A matchless, hypnotic portrait of love. A seductive vision of two lives tangled up in blues with too many tough nights apart as each knows “I have no will of my own.”
Are the two people on stage up for the “complex, tangled business” that marriage and working together can become? Let alone in the face of hard times and distances? Take in the transfixing, exceptional two-actor production I Take Your Hand in Mine to decide the truth for yourself.
But hurry. I Take Your Hand in Mine is having only a short run at the Capitol Hill Arts Workshop presented by DC’s Taffety Punk Theatre Company along with Canada’s Chekhov Collective in collaboration with Theatrus.
I Take Your Hand in Mine was developed by playwright Carol Rocamora. She used recently translated into English over 400 letters between playwright Anton Chekhov and Olga Knipper, his lover, wife, muse and leading actor interpreting his works. With the crisp direction of Dmitry Zhukovsky, the production is a tightly woven tapestry covering nearly six years (1899-1904) in the ardent relationship between Chekhov and Knipper.
In a key program note, director Zhukovsky wrote that “working on the show we wanted to be truthful to Chekhov’s poetry, where the most important and interesting things happen not in the words but in-between them.” With the captivating cast of Rena Polley as Olga Knipper and Richard Sheridan Willis as Anton Chekhov, the beauty of the words were indeed surrounded and up-lifted by silences as reactions of two people who know each other so well.
Polley and Willis are naturalistic, subtle actors.
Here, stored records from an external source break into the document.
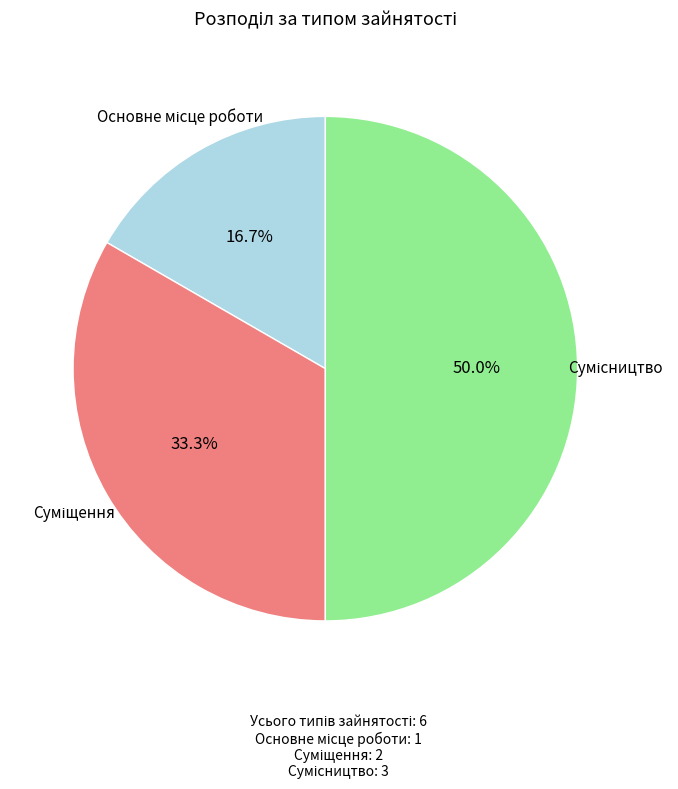

Combined, do Основне місце роботи and Сумісництво account for over 50%?

Yes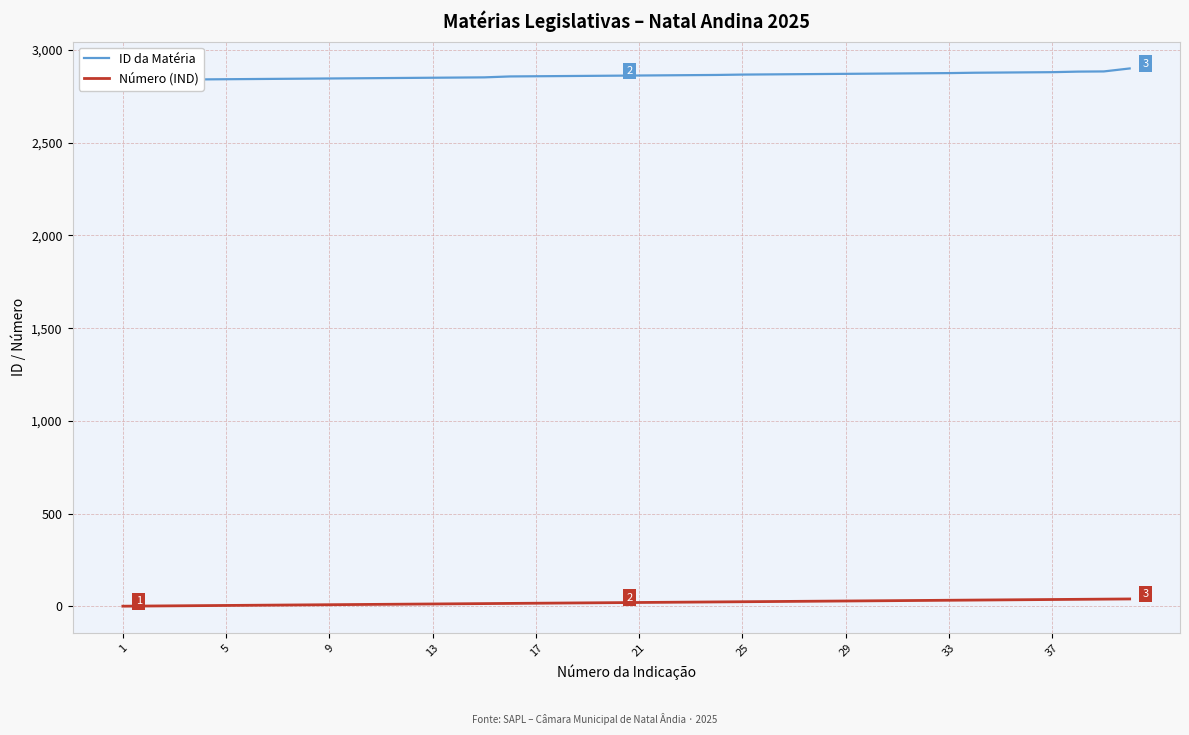

How many values in the ID da Matéria series exceed 2862?

19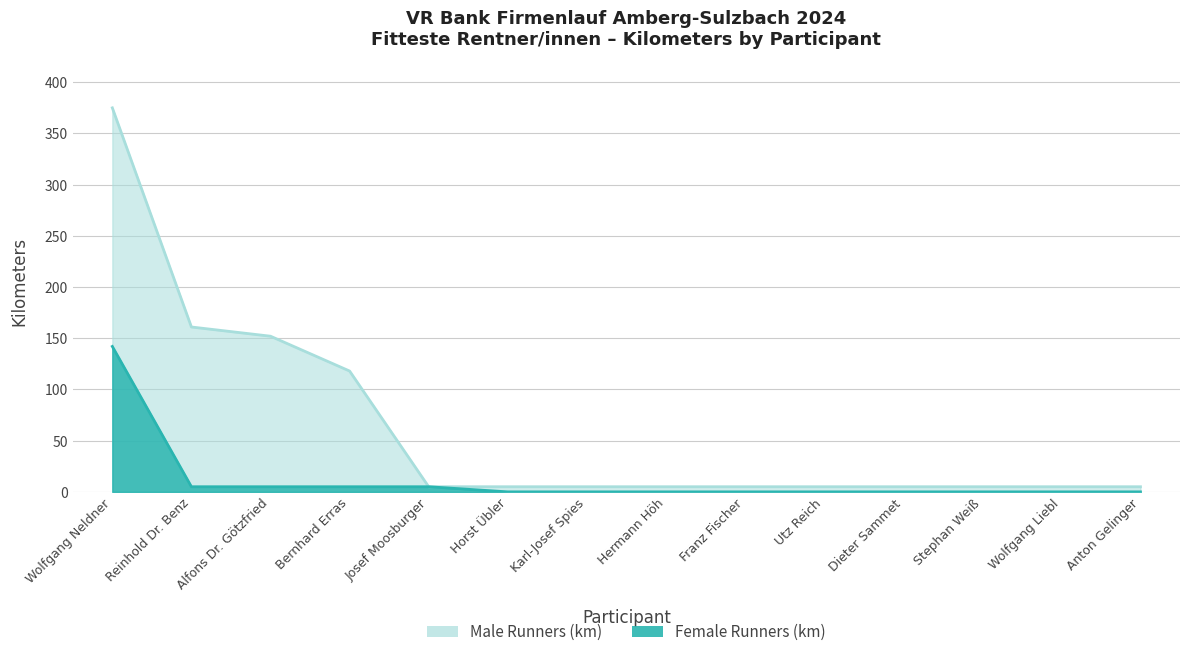

True or false: Female Runners (km) and Male Runners (km) intersect in this chart.

False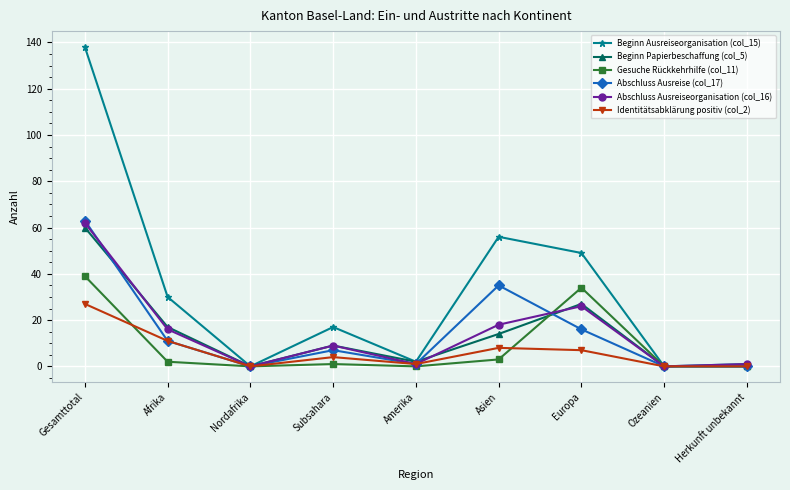

At how many categories does at least one series exceed 12?

5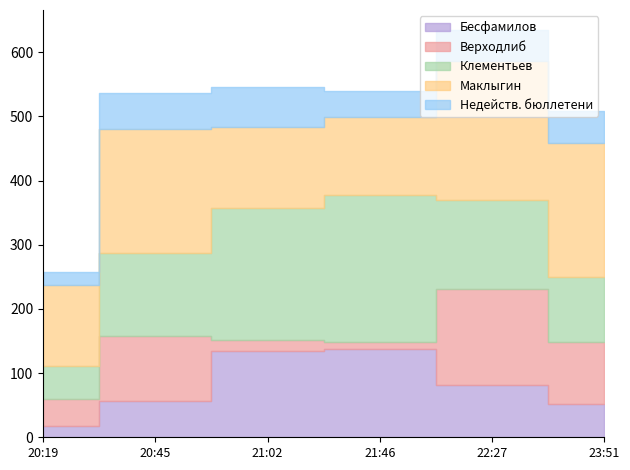

What is the difference between the Верходлиб values at 20:19 and 22:27?

107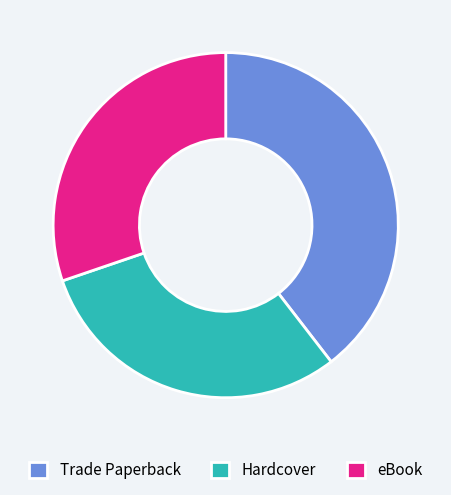

Approximately how many times larger is the value at Hardcover compared to eBook?

1.0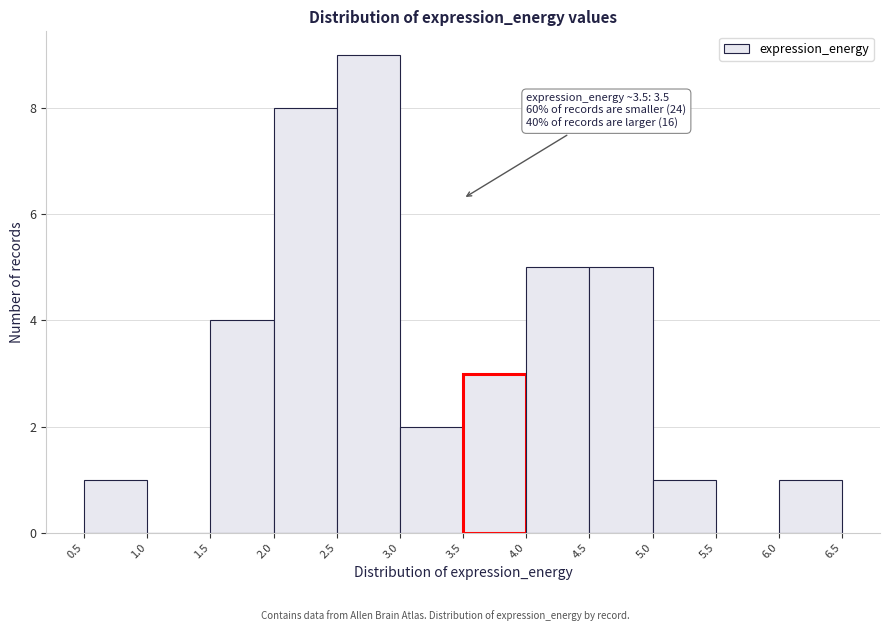

Which range on the x-axis has the tallest bar?

2.5 to 3.0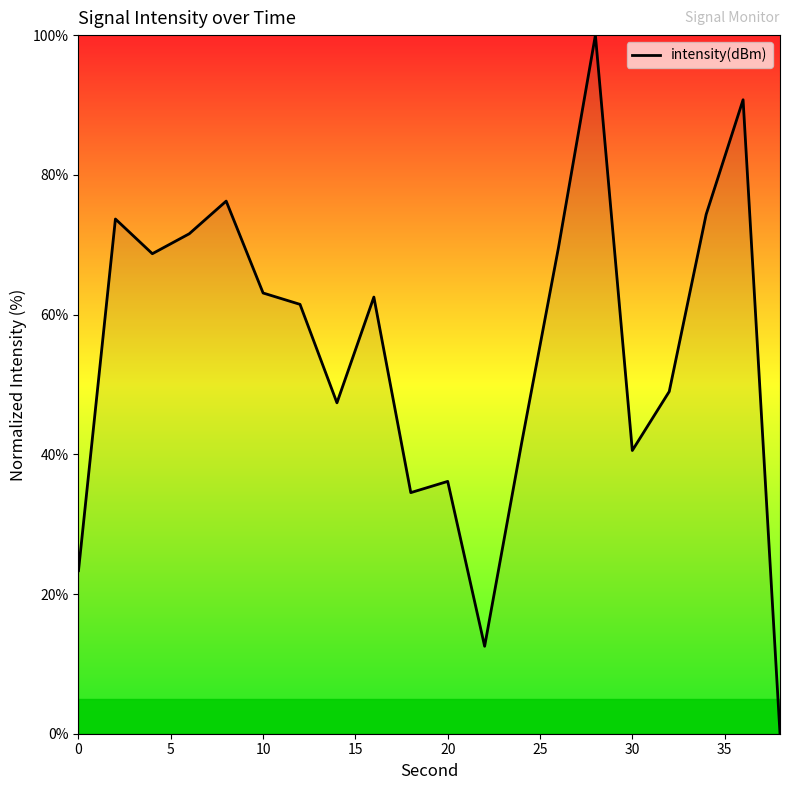

What is the greatest value displayed?

100.0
More often than not, Polley as Knipper is the bold and dramatic presence. She also has such delightful skills as a seductive individual beckoning Willis as Chekhov. As for Willis, he often displays a most bemused aura in his verbal and visual exchanges with Polley. It is as if she is the best thing that ever happened to him, and he can’t quite believe his good fortune. But for those who know the real story of Chekhov, there will be plenty of darkness to encounter.
The witty banter and physical “presence” of Polley and Willis is like being at a small dinner party observing a long-married couple who still love to safely tease each other, showing their true colors as they bring an awakening of the heart and soul, and plenty more. They both keep each other on their toes.
But now I am not going to write any more specifics or historical notes about Chekhov and Knipper. Why? Because that would make I Take Your Hand in Mine something only for those of us who are theater geeks. Those that know, by heart, The Seagull, Uncle Vanya (1899), The Three Sisters (1901), and The Cherry Orchard (1904). That could likely reduce those who might take in this nifty production. So, let me move away from being an “all-in” advocate for Chekhov.
Let’s interest others too: everyday people who may not know or care that Chekhov died at 44 and Knipper lived into her 80’s, never to remarry. Let’s interest regular folk of the right-now, who have wondered out loud words with their own loved-one similar to Chekhov and Knipper: “Do you still love me?” or “I’m ashamed to call myself your wife,” or “I am dried out,” or “answer me truthfully, no jokes.”
There were any number of scenes and exchanges that had me think of sensual poetry. No, not the kind with naughty words. In particular, I was reminded of one short sensual poem by DC-based poet E. Ethelbert Miller, who I have admired for years: “Like the second letter in the word love/your lips shape the air I breathe.”
In the small space that is the Capitol Hill Arts Workshop, the production’s scenic design (no credit listed in the program) provides all that is needed to match the intimacy of the script and acting. A few movable chairs, earthy tone subdued clothing for each character. A white-painted back wall becomes a place for movements, faces, and posture to stand out.
I Take Your Hand in Mine is a lovely confessional about real people who happen to have been very famous. It was a treasure trove of power-sharing between two actors that led me to lean way forward in my seat. As I looked around, I was not the only one.
Do try to become one of the beholders of I Take Your Hand in Mine. In these days of big, bigger, and biggest, it is a lovely sparkly jewel.